High Mobility Group Box 1 (HMGB1): Molecular Signaling and Potential Therapeutic Strategies

Abstract

High Mobility Group Box 1 (HMGB1) is a highly conserved non-histone chromatin-associated protein across species, primarily recognized for its regulatory impact on vital cellular processes, like autophagy, cell survival, and apoptosis. HMGB1 exhibits dual functionality based on its localization: both as a non-histone protein in the nucleus and as an inducer of inflammatory cytokines upon extracellular release. Pathophysiological insights reveal that HMGB1 plays a significant role in the onset and progression of a vast array of diseases, viz., atherosclerosis, kidney damage, cancer, and neurodegeneration. However, a clear mechanistic understanding of HMGB1 release, translocation, and associated signaling cascades in mediating such physiological dysfunctions remains obscure. This review presents a detailed outline of HMGB1 structure-function relationship and its regulatory role in disease onset and progression from a signaling perspective. This review also presents an insight into the status of HMGB1 druggability, potential limitations in understanding HMGB1 pathophysiology, and future perspective of studies that can be undertaken to address the existing scientific gap. Based on existing paradigm of various studies, HMGB1 is a critical regulator of inflammatory cascades and drives the onset and progression of a broad spectrum of dysfunctions. Studies focusing on HMGB1 druggability have enabled the development of biologics with potential clinical benefits. However, deeper understanding of post-translational modifications, redox states, translocation mechanisms, and mitochondrial interactions can potentially enable the development of better courses of therapy against HMGB1-mediated physiological dysfunctions.

Keywords: HMGB1; cardiovascular diseases; receptor for advanced glycation end products (RAGE); renal dysfunction.

TASKS FOR THIS EXERCISE =>
• A. Summarize the HMGB1 abstract in two sentences.
• B. Pick up the HMGB1 abstract at the point where it stops and continue it.

RECORDED INFORMATION =>
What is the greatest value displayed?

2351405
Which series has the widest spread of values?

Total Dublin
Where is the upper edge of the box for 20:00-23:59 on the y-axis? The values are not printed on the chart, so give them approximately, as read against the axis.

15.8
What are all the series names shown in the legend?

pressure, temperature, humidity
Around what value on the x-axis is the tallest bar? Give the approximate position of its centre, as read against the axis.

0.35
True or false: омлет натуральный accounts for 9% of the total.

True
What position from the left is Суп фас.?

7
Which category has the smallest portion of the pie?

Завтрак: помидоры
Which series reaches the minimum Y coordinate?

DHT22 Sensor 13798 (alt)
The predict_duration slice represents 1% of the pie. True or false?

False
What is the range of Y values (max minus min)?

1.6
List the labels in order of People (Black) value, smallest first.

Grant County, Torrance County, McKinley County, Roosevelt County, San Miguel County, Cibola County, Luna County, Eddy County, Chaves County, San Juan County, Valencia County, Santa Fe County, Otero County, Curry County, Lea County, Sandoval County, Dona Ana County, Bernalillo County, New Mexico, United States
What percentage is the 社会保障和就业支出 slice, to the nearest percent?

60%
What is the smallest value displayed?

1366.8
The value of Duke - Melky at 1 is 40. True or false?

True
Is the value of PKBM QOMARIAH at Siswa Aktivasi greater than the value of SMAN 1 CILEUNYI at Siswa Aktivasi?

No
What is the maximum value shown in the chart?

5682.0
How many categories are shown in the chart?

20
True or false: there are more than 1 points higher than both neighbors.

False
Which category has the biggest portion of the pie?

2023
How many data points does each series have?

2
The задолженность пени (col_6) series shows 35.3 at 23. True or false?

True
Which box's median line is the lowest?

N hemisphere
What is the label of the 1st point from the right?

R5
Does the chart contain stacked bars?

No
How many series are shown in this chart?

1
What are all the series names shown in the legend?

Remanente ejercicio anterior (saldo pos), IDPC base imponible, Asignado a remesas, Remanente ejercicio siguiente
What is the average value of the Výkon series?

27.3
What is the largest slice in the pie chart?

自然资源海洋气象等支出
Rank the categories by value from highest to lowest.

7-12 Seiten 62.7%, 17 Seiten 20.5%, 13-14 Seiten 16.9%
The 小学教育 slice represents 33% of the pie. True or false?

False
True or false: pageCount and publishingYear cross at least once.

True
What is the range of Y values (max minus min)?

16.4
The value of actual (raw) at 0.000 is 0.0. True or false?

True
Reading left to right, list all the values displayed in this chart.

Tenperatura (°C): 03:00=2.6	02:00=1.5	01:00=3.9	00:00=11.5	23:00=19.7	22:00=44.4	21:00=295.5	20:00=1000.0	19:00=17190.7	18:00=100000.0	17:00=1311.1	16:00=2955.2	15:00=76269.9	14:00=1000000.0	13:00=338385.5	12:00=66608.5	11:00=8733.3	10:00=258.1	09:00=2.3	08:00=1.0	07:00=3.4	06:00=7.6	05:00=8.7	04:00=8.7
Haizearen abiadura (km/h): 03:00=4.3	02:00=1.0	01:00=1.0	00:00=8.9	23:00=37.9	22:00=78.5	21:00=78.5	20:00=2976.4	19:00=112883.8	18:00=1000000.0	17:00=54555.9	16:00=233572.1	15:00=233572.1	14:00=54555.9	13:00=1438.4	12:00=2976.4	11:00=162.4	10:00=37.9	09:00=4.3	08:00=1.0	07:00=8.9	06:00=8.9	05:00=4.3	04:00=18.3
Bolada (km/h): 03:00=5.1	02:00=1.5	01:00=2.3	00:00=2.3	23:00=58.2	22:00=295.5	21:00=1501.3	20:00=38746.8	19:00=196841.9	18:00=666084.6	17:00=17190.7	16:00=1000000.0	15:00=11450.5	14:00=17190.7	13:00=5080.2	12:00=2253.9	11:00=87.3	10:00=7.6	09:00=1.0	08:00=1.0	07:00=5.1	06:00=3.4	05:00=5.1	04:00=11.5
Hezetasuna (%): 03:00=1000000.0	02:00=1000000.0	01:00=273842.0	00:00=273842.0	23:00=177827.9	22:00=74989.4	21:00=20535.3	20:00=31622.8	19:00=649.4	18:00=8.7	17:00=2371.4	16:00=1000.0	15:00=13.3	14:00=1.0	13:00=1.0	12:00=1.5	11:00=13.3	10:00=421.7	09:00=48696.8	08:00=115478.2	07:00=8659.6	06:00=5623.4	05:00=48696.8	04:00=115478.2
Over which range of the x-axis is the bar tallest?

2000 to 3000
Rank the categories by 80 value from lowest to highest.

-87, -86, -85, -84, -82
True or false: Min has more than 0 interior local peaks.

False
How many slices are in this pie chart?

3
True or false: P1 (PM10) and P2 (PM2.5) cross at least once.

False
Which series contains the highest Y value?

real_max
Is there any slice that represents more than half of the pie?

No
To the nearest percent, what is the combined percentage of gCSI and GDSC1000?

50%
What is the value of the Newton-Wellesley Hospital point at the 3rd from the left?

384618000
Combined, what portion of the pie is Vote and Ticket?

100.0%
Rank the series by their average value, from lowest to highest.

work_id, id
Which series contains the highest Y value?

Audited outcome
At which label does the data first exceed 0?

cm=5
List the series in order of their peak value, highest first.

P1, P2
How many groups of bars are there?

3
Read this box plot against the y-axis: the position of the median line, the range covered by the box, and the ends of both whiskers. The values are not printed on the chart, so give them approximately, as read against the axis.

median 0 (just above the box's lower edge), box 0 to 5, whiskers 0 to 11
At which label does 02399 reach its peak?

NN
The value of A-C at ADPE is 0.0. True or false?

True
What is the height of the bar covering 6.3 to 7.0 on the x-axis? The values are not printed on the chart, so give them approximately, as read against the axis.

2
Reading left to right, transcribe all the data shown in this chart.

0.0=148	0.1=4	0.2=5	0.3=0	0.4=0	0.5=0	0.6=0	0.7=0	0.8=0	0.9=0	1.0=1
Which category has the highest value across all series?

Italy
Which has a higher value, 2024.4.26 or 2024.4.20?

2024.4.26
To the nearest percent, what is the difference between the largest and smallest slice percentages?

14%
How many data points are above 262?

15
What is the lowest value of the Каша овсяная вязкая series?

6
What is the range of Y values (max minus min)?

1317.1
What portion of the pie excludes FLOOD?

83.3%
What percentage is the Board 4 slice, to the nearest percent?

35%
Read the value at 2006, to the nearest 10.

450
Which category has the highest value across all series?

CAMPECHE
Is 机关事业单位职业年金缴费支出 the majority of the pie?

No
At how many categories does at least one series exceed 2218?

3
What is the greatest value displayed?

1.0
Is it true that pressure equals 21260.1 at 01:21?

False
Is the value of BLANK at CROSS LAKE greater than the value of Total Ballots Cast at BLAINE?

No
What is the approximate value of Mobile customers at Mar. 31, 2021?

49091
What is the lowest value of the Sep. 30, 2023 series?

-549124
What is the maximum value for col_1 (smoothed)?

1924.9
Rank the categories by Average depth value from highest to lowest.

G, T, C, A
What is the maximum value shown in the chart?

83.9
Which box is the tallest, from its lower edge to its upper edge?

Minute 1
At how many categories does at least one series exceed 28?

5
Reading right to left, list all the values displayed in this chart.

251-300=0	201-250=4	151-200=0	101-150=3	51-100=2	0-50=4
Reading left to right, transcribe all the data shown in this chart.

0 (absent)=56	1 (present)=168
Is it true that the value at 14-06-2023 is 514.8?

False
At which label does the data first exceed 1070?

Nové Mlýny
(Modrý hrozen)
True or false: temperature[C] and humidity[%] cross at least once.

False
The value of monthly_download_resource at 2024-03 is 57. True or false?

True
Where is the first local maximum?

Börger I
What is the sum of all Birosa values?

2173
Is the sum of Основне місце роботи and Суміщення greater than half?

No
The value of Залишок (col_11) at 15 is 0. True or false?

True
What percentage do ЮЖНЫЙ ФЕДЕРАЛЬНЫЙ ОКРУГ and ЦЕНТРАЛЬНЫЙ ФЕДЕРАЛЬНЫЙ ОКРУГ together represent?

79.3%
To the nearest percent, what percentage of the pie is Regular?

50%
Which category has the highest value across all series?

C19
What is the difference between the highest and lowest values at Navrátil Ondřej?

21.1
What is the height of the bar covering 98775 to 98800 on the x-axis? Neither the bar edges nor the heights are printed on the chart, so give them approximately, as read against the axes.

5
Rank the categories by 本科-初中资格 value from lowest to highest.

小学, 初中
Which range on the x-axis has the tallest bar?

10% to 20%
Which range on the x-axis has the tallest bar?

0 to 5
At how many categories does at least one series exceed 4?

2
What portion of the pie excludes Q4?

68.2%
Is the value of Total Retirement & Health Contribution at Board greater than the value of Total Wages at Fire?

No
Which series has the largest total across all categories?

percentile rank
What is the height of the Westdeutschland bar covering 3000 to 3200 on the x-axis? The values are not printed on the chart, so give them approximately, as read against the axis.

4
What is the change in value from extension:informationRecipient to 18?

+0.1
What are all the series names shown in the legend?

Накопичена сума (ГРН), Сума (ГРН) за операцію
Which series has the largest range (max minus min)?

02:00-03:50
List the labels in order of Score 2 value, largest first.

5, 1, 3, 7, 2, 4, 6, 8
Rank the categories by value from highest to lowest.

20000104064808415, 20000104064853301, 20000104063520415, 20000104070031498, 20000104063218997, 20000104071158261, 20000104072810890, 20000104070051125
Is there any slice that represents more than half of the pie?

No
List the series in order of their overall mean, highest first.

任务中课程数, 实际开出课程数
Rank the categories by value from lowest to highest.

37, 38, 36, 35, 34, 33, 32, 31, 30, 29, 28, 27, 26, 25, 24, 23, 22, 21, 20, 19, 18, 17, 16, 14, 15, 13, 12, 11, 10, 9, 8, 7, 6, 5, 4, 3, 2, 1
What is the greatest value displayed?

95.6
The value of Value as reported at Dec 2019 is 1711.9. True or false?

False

RESULTS =>
• A. HMGB1 is a highly conserved non-histone chromatin-associated protein that acts as a nuclear protein and, once released outside the cell, as an inducer of inflammatory cytokines, and it plays a significant role in diseases such as atherosclerosis, kidney damage, cancer, and neurodegeneration. The review outlines its structure-function relationship, signaling role in disease, and druggability, noting that biologics with potential clinical benefits have been developed but that better therapies may require deeper understanding of post-translational modifications, redox states, translocation mechanisms, and mitochondrial interactions.

• B.
Figure 1

Molecular structure and functional correlation of HMGB1 domains. The Box-A chiefly exhibits anti-HMGB1 effects through specific intradomain regions, regulating heparin binding and proteolytic cleavage. The Box-B chiefly mediates pro-inflammatory functions. The acidic C-terminal regulates DNA-bending capabilities, chromosomal derotation, and the interactive potential of HMGB1 with core and linker histones [1,51,52,53].

Figure 2

Schematic representation of HMGB1-induced signaling cascades culminating to atherosclerosis. Extracellularly released HMGB1 augments expression of cytokines (TNF-α), cell adhesion molecules (ICAM-1 and VCAM-1), and other signaling receptors (RAGE) to induce TNF-α pro-inflammatory signaling, monocyte, macrophage aggregation, NF-κB signaling. HMGB1-induced inflammation and concomitant decrease in anti-coagulant proteins like thrombomodulin lead to atherosclerotic plaque formation [51,53].

Figure 3

HMGB1-associated NF-κB signaling activation, G1 cell cycle arrest, and the augmentation of EMT (via RAGE signaling) culminates to kidney damage, attributing to subsequent renal dysfunctions [51,53].

Figure 4

HMGB1 binds to α-synuclein aggregates in Lewy bodies, inhibits microglial phagocytosis, and upregulates NADPH oxidase levels (chiefly via NF-κB signaling) to mediate neurodegeneration [51,53].

Figure 5

Polyclonal- and monoclonal-antibody-mediated HMGB1 targeting attenuates the onset and progression of varied dysfunctions, viz., arthritis, drug-induced pulmonary fibrosis, hepatic injury, and BBB defects [51,53].

Figure 6

Synthetically derived SMIs, viz., nafamostat mesylate, gabexate mesylate, and silvestat prevent extracellular HMGB1 release, downregulate NF-κB and TNF-α pro-inflammatory signaling, and attenuate vascular inflammation and atherosclerosis progression [51,53,225].